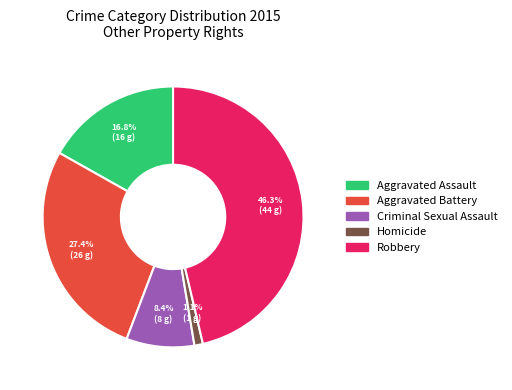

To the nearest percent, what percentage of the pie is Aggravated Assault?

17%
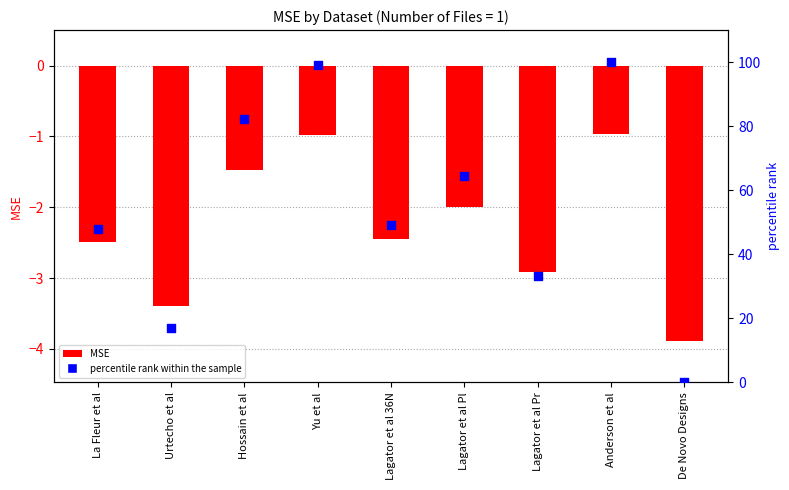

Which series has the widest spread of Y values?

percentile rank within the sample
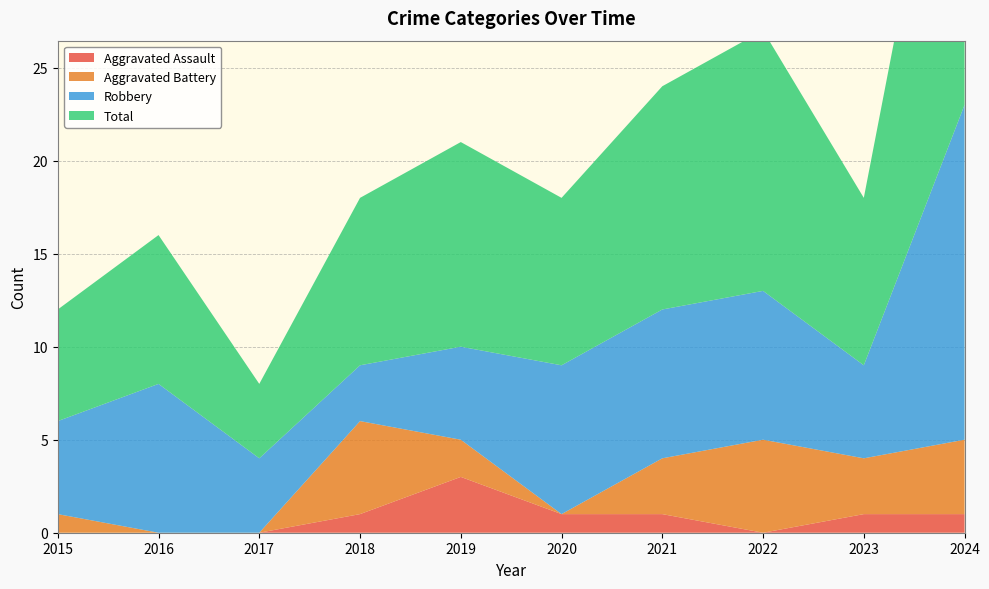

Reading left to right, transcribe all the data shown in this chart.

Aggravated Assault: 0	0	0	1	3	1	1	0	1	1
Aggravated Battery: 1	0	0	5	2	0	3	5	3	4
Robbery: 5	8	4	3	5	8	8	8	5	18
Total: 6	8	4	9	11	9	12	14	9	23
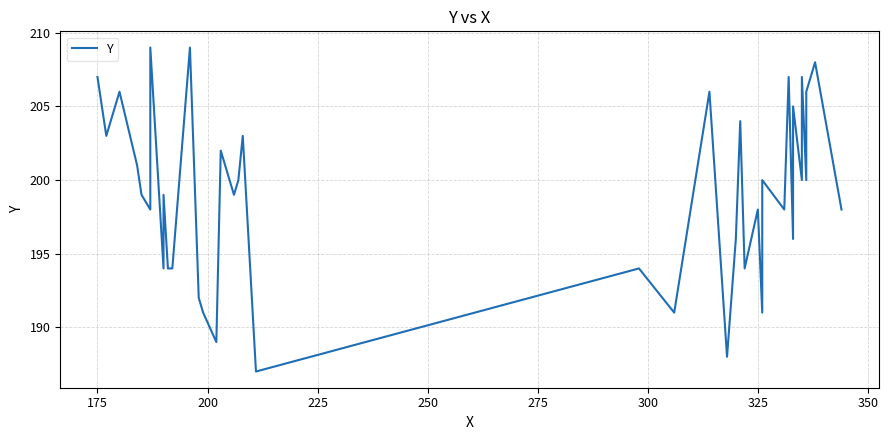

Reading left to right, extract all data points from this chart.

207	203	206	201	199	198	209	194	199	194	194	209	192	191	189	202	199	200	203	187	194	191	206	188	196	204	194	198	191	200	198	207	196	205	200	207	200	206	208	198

#####

§ Work instruction: Copy out all of the rows above word for word, without the pictures.

§ Exercise output:
To the nearest percent, what percentage of the pie is Aggravated Assault?

17%

Which series has the widest spread of Y values?

percentile rank within the sample

Reading left to right, transcribe all the data shown in this chart.

Aggravated Assault: 0	0	0	1	3	1	1	0	1	1
Aggravated Battery: 1	0	0	5	2	0	3	5	3	4
Robbery: 5	8	4	3	5	8	8	8	5	18
Total: 6	8	4	9	11	9	12	14	9	23

Reading left to right, extract all data points from this chart.

207	203	206	201	199	198	209	194	199	194	194	209	192	191	189	202	199	200	203	187	194	191	206	188	196	204	194	198	191	200	198	207	196	205	200	207	200	206	208	198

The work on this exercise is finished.